The Imperial Camel Corps traversed the barren desert during the night of 8–9 January 1917 and were surprised at daybreak to find the hills had disappeared and they were now in flat cultivated country, covered with barley crops about nine inches high as far as the eye could see. This afforded them absolutely no cover from which to attack their enemy who were perched high on two knobs. Daylight had also brought a surprise for the Turks. They looked down upon the seemingly endless columns of Australian, New Zealand and British mounted troops who were encircling them, while the Bedouins continued to work their fields oblivious to the coming battle.
CHETWODE believed his mounted force was not up to the task of storming a strong infantry position and did not order an attack until 3pm when told that Turkish reinforcements were moving towards Rafa.
Dismounting 1,500 to 2,000 yards from the enemy position the Camel Corps fixed their bayonets and charged through the heavy enemy rifle fire. As the first men reached the enemy trenches the Turks, sighting their bayonets, raised white flags and surrendered. The New Zealanders had also been successful in capturing their objective.
The Australians, still out of breath after charging across the soft ground, gave a cheer and shook hands with the Turks who minutes before they had sought to kill. In contrast with the fighting on the Western Front this happened many times during the Middle East campaign, as once the enemy dropped their rifles or raised a white flag the rage of the Australians quickly subsided and the Australian medical corps would treat the wounded from both sides equally.
At 4pm CHETWODE, believing no progress was being made, had ordered a withdrawal just prior to news coming through that the New Zealand Mounted Brigade had mounted a successful bayonet charge. This was followed by news of the success of the charge by the Camel Corps. CHETWODE immediately cancelled the order to withdraw and the two remaining Turkish positions were soon captured.

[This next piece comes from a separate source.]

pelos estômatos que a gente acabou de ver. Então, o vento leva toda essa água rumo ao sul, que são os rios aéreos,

This action cost the allies 71 killed and 415 wounded, while the Turkish casualties were 200 killed and 1,635 captured.
One group of Turks that attempted to escape was quickly captured by the New Zealanders. The Camel Corps casualties numbered 171 including eight officers. Nine men including 2nd Lieutenant Harry Alfred James LINFORD were killed. Roman Catholic Chaplain Henry Alfred CLARKE buried them at El Magruntain the following day and marked their grave with a wooden cross. Great care was taken with the burial as the Australians were very reluctant to leave their dead or hastily buried troops on the battlefield. The Turks and the Bedouins had no qualms about opening the graves and stripping the bodies of their clothing and boots despite the condemnation of the German field officers.

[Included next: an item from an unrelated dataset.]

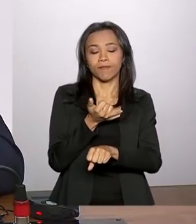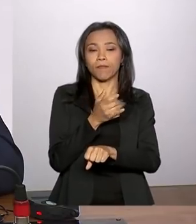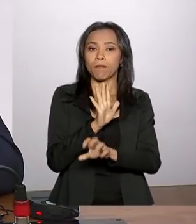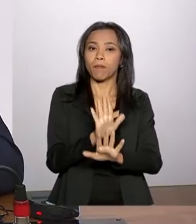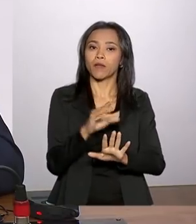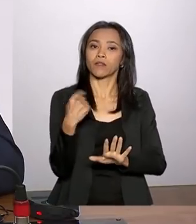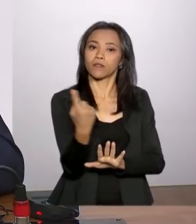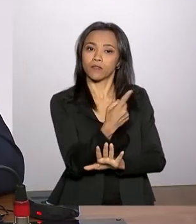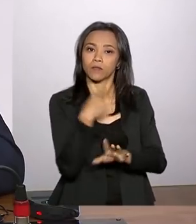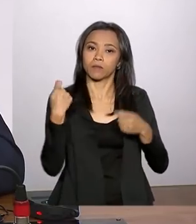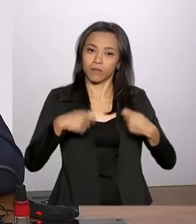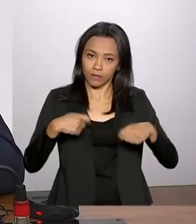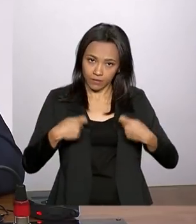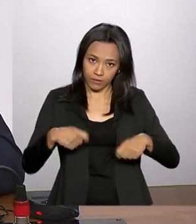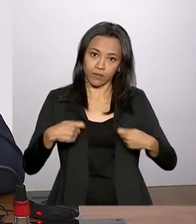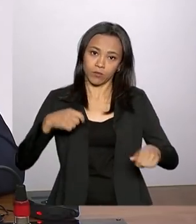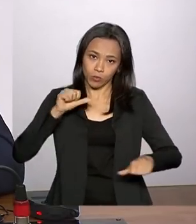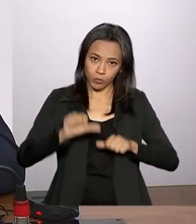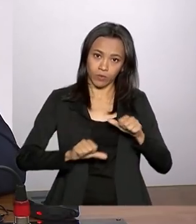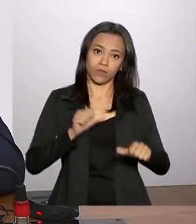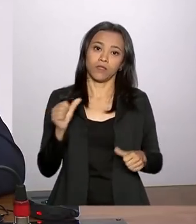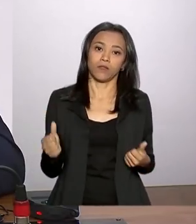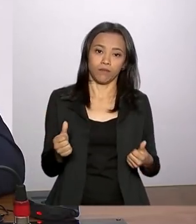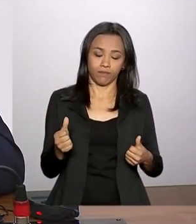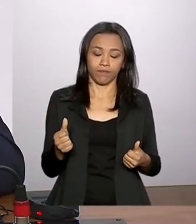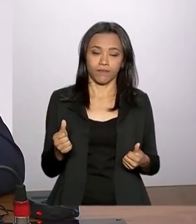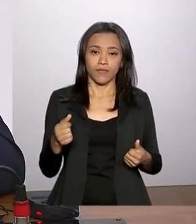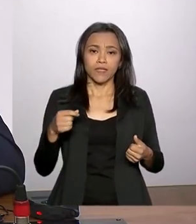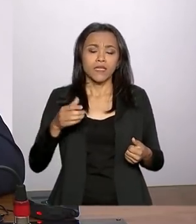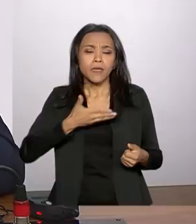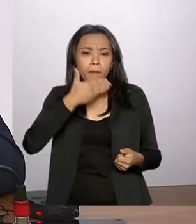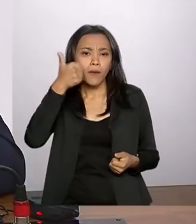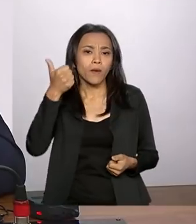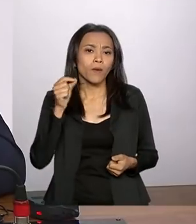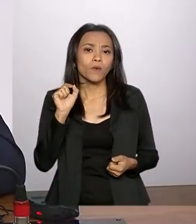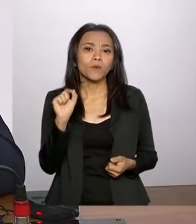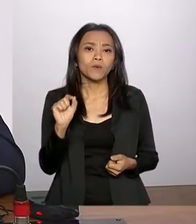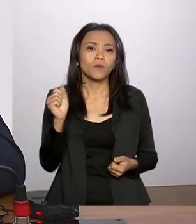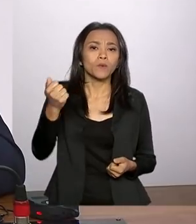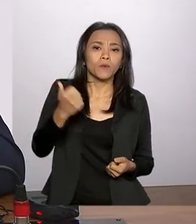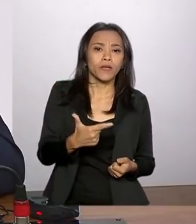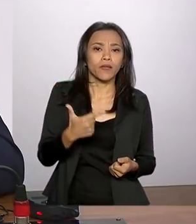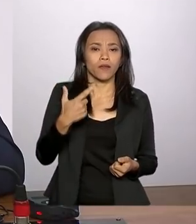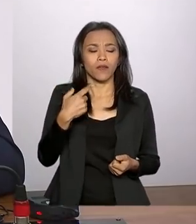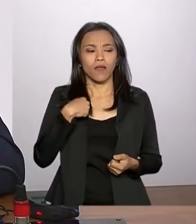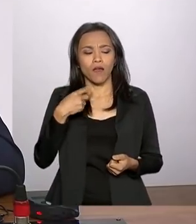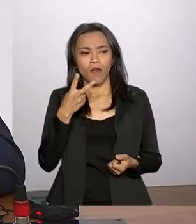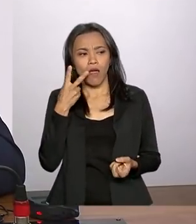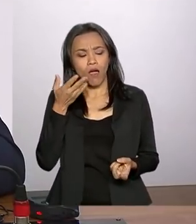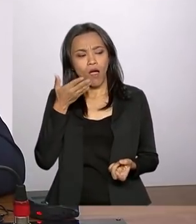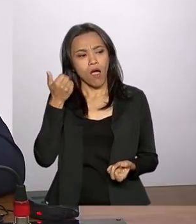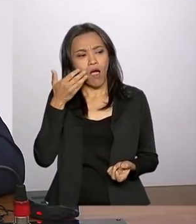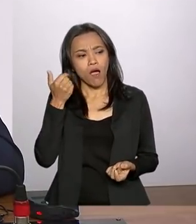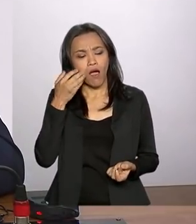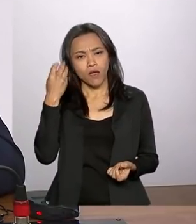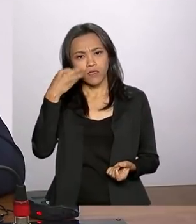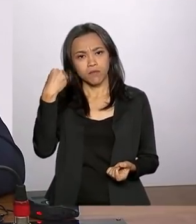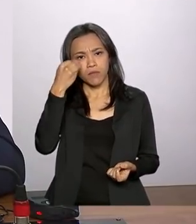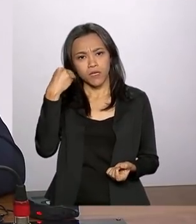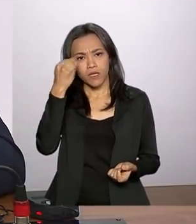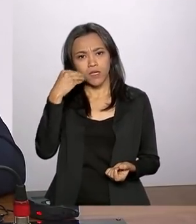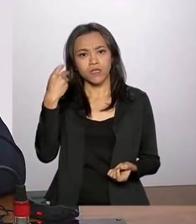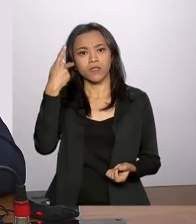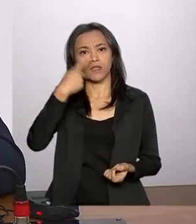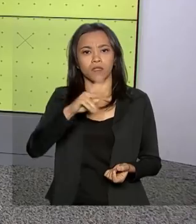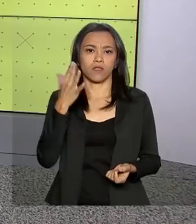precisamos mudar as nossas práticas executivas e nada melhor do que isso, do que ouvir experiência de direito comparado, especialmente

Neta learnt of Phil’s death by way of a cable from his brother Thomas who returned to Australia on 15 June 1919, having survived this battle and the war.

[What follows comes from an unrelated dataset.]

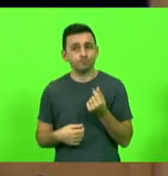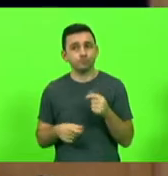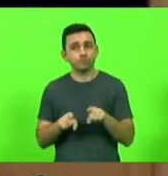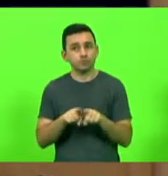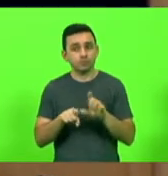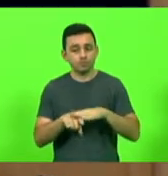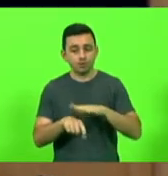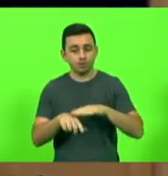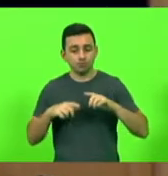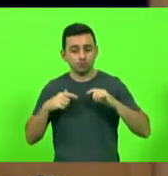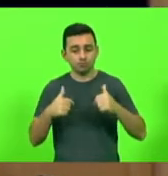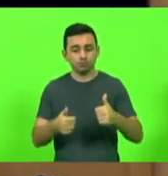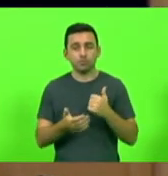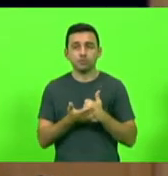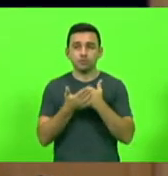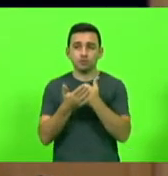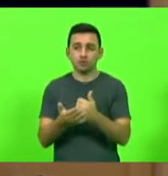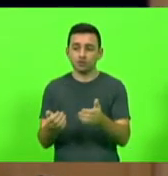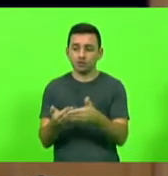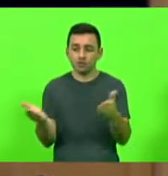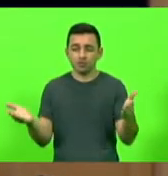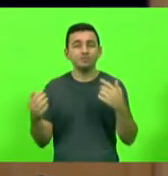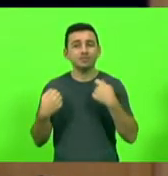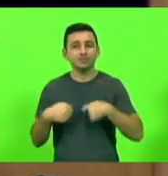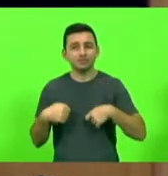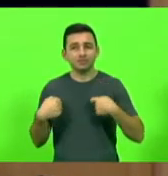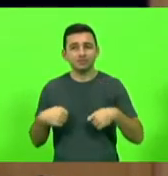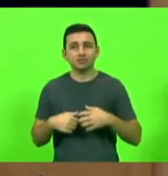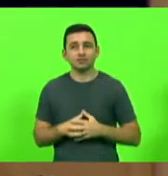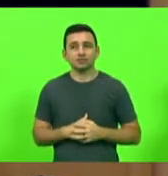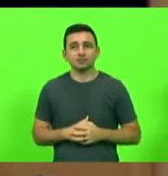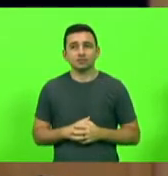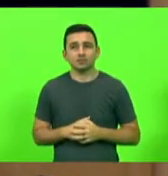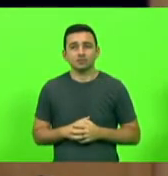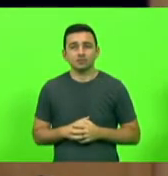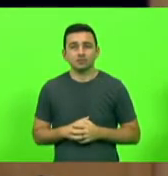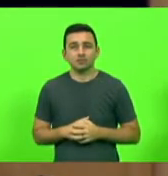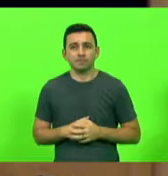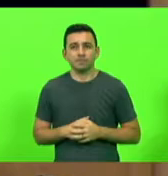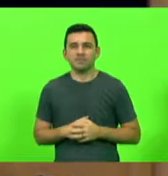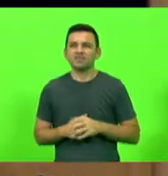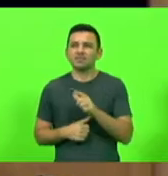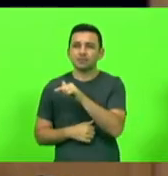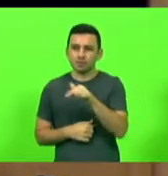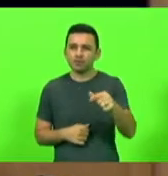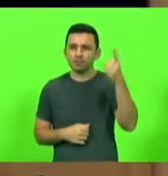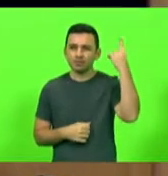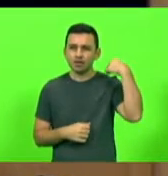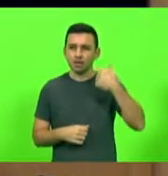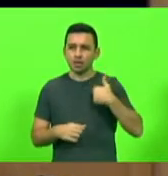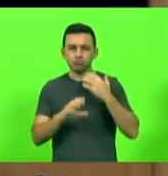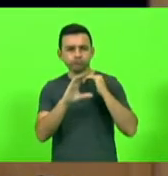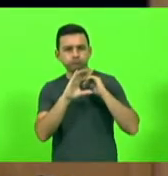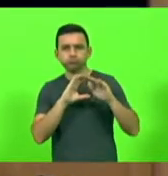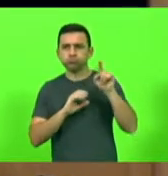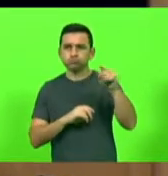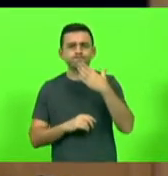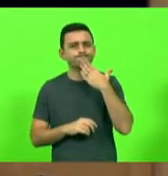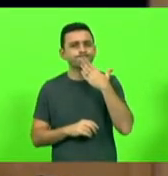fato, contemplar quem precisa. Na semana que passou, encaminhei um pedido ao Estado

Phil’s remains were exhumed on 31 December 1921 and re buried in 2 Kantara War Memorial Cemetery, Egypt. Plot F, Grave 111. Kantara is on the east bank of the Suez Canal.
His service medals, the 1914/15 Star #21496, the British War Medal #22968 and the Allied Victory Medal #22799, were sent to Neta who had moved to 101 Barney Street, Armidale in February 1923.
Trooper William George Phillips (Phil) WHILDON’s name also appears on:
added by bern
- Memorial Panel 10, Australian War Memorial, Canberra
- The Memorial at the Scone War Memorial Swimming Pool
- The Roll of Honour, Scott Memorial Hospital, Scone
- The Honour Roll, Scone Returned Servicemen’s League Club
- The First World War Memorial Arch in St Luke’s Anglican Church, Scone
© 2013 Harry Willey, Dip L&AH UNE. Courtesy Australian Family Tree Connections magazine, May 2013.